What is being asked: Exactly reproduce all the records, keeping pictures out of the copy.

Excerpted records:
● ● ● ● ●
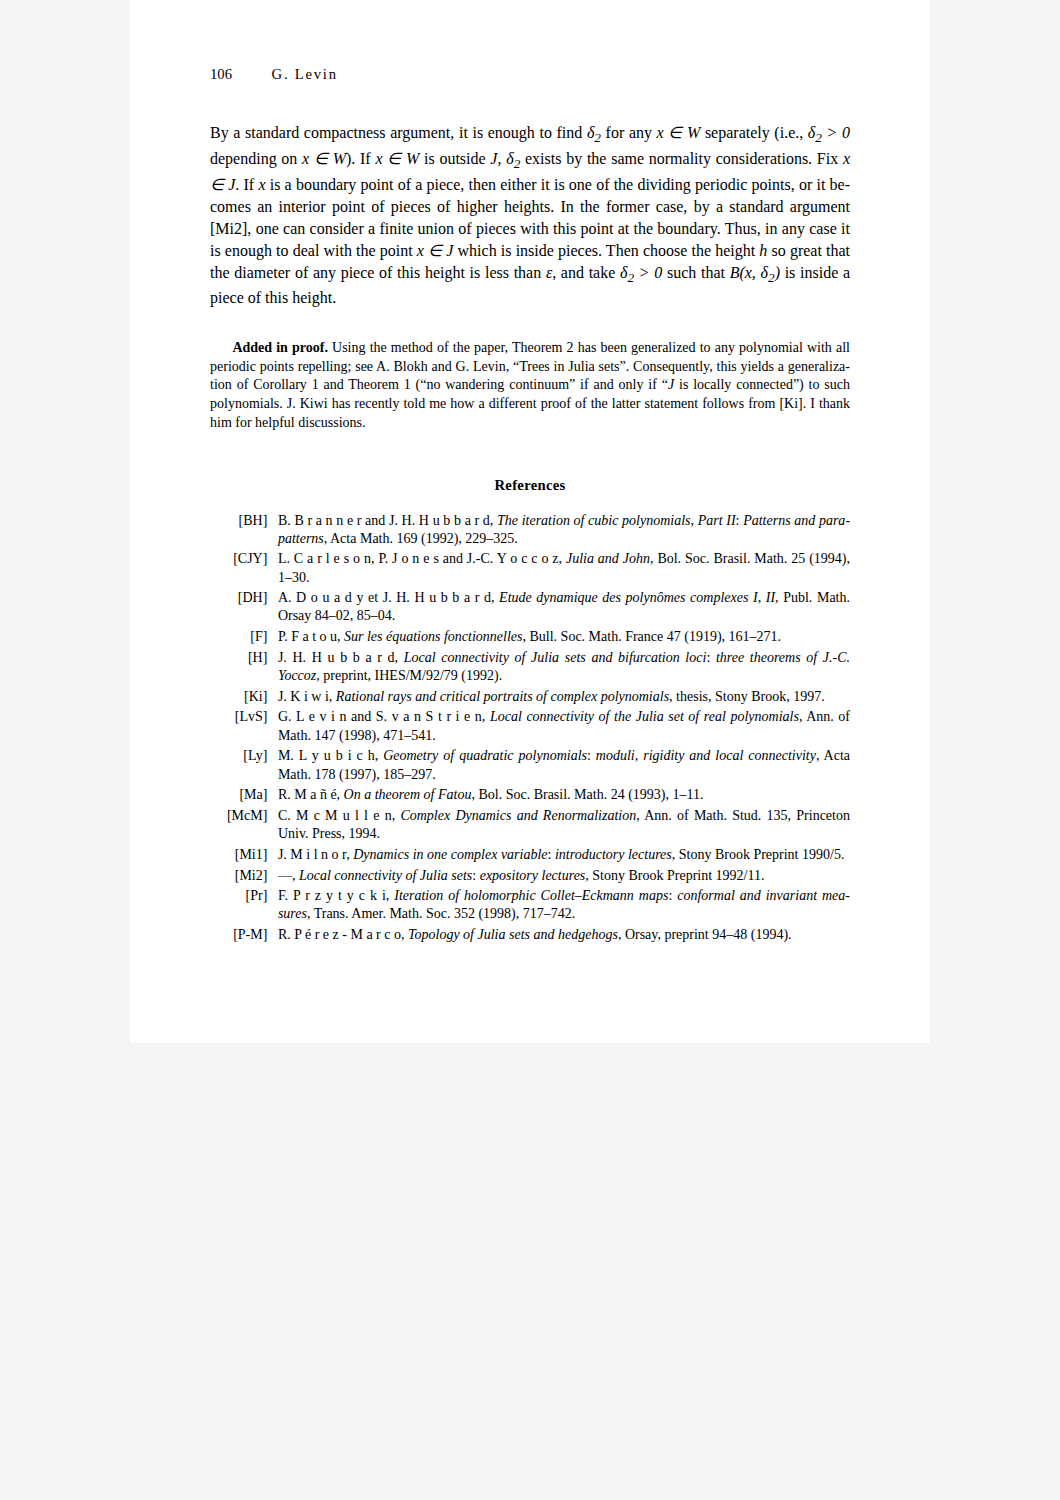106 G. Levin
By a standard compactness argument, it is enough to find δ2 for any x ∈ W separately (i.e., δ2 > 0 depending on x ∈ W). If x ∈ W is outside J, δ2 exists by the same normality considerations. Fix x ∈ J. If x is a boundary point of a piece, then either it is one of the dividing periodic points, or it becomes an interior point of pieces of higher heights. In the former case, by a standard argument [Mi2], one can consider a finite union of pieces with this point at the boundary. Thus, in any case it is enough to deal with the point x ∈ J which is inside pieces. Then choose the height h so great that the diameter of any piece of this height is less than ε, and take δ2 > 0 such that B(x, δ2) is inside a piece of this height.
Added in proof. Using the method of the paper, Theorem 2 has been generalized to any polynomial with all periodic points repelling; see A. Blokh and G. Levin, “Trees in Julia sets”. Consequently, this yields a generalization of Corollary 1 and Theorem 1 (“no wandering continuum” if and only if “J is locally connected”) to such polynomials. J. Kiwi has recently told me how a different proof of the latter statement follows from [Ki]. I thank him for helpful discussions.
References
[BH]
B. B r a n n e r and J. H. H u b b a r d, The iteration of cubic polynomials, Part II: Patterns and parapatterns, Acta Math. 169 (1992), 229–325.
[CJY]
L. C a r l e s o n, P. J o n e s and J.-C. Y o c c o z, Julia and John, Bol. Soc. Brasil. Math. 25 (1994), 1–30.
[DH]
A. D o u a d y et J. H. H u b b a r d, Etude dynamique des polynômes complexes I, II, Publ. Math. Orsay 84–02, 85–04.
[F]
P. F a t o u, Sur les équations fonctionnelles, Bull. Soc. Math. France 47 (1919), 161–271.
[H]
J. H. H u b b a r d, Local connectivity of Julia sets and bifurcation loci: three theorems of J.-C. Yoccoz, preprint, IHES/M/92/79 (1992).
[Ki]
J. K i w i, Rational rays and critical portraits of complex polynomials, thesis, Stony Brook, 1997.
[LvS]
G. L e v i n and S. v a n S t r i e n, Local connectivity of the Julia set of real polynomials, Ann. of Math. 147 (1998), 471–541.
[Ly]
M. L y u b i c h, Geometry of quadratic polynomials: moduli, rigidity and local connectivity, Acta Math. 178 (1997), 185–297.
[Ma]
R. M a ñ é, On a theorem of Fatou, Bol. Soc. Brasil. Math. 24 (1993), 1–11.
[McM]
C. M c M u l l e n, Complex Dynamics and Renormalization, Ann. of Math. Stud. 135, Princeton Univ. Press, 1994.
[Mi1]
J. M i l n o r, Dynamics in one complex variable: introductory lectures, Stony Brook Preprint 1990/5.
[Mi2]
—, Local connectivity of Julia sets: expository lectures, Stony Brook Preprint 1992/11.
[Pr]
F. P r z y t y c k i, Iteration of holomorphic Collet–Eckmann maps: conformal and invariant measures, Trans. Amer. Math. Soc. 352 (1998), 717–742.
[P-M]
R. P é r e z - M a r c o, Topology of Julia sets and hedgehogs, Orsay, preprint 94–48 (1994).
● ● ● ● ●
Answer space:
106 G. Levin
By a standard compactness argument, it is enough to find δ2 for any x ∈ W separately (i.e., δ2 > 0 depending on x ∈ W). If x ∈ W is outside J, δ2 exists by the same normality considerations. Fix x ∈ J. If x is a boundary point of a piece, then either it is one of the dividing periodic points, or it becomes an interior point of pieces of higher heights. In the former case, by a standard argument [Mi2], one can consider a finite union of pieces with this point at the boundary. Thus, in any case it is enough to deal with the point x ∈ J which is inside pieces. Then choose the height h so great that the diameter of any piece of this height is less than ε, and take δ2 > 0 such that B(x, δ2) is inside a piece of this height.
Added in proof. Using the method of the paper, Theorem 2 has been generalized to any polynomial with all periodic points repelling; see A. Blokh and G. Levin, “Trees in Julia sets”. Consequently, this yields a generalization of Corollary 1 and Theorem 1 (“no wandering continuum” if and only if “J is locally connected”) to such polynomials. J. Kiwi has recently told me how a different proof of the latter statement follows from [Ki]. I thank him for helpful discussions.
References
[BH]
B. B r a n n e r and J. H. H u b b a r d, The iteration of cubic polynomials, Part II: Patterns and parapatterns, Acta Math. 169 (1992), 229–325.
[CJY]
L. C a r l e s o n, P. J o n e s and J.-C. Y o c c o z, Julia and John, Bol. Soc. Brasil. Math. 25 (1994), 1–30.
[DH]
A. D o u a d y et J. H. H u b b a r d, Etude dynamique des polynômes complexes I, II, Publ. Math. Orsay 84–02, 85–04.
[F]
P. F a t o u, Sur les équations fonctionnelles, Bull. Soc. Math. France 47 (1919), 161–271.
[H]
J. H. H u b b a r d, Local connectivity of Julia sets and bifurcation loci: three theorems of J.-C. Yoccoz, preprint, IHES/M/92/79 (1992).
[Ki]
J. K i w i, Rational rays and critical portraits of complex polynomials, thesis, Stony Brook, 1997.
[LvS]
G. L e v i n and S. v a n S t r i e n, Local connectivity of the Julia set of real polynomials, Ann. of Math. 147 (1998), 471–541.
[Ly]
M. L y u b i c h, Geometry of quadratic polynomials: moduli, rigidity and local connectivity, Acta Math. 178 (1997), 185–297.
[Ma]
R. M a ñ é, On a theorem of Fatou, Bol. Soc. Brasil. Math. 24 (1993), 1–11.
[McM]
C. M c M u l l e n, Complex Dynamics and Renormalization, Ann. of Math. Stud. 135, Princeton Univ. Press, 1994.
[Mi1]
J. M i l n o r, Dynamics in one complex variable: introductory lectures, Stony Brook Preprint 1990/5.
[Mi2]
—, Local connectivity of Julia sets: expository lectures, Stony Brook Preprint 1992/11.
[Pr]
F. P r z y t y c k i, Iteration of holomorphic Collet–Eckmann maps: conformal and invariant measures, Trans. Amer. Math. Soc. 352 (1998), 717–742.
[P-M]
R. P é r e z - M a r c o, Topology of Julia sets and hedgehogs, Orsay, preprint 94–48 (1994).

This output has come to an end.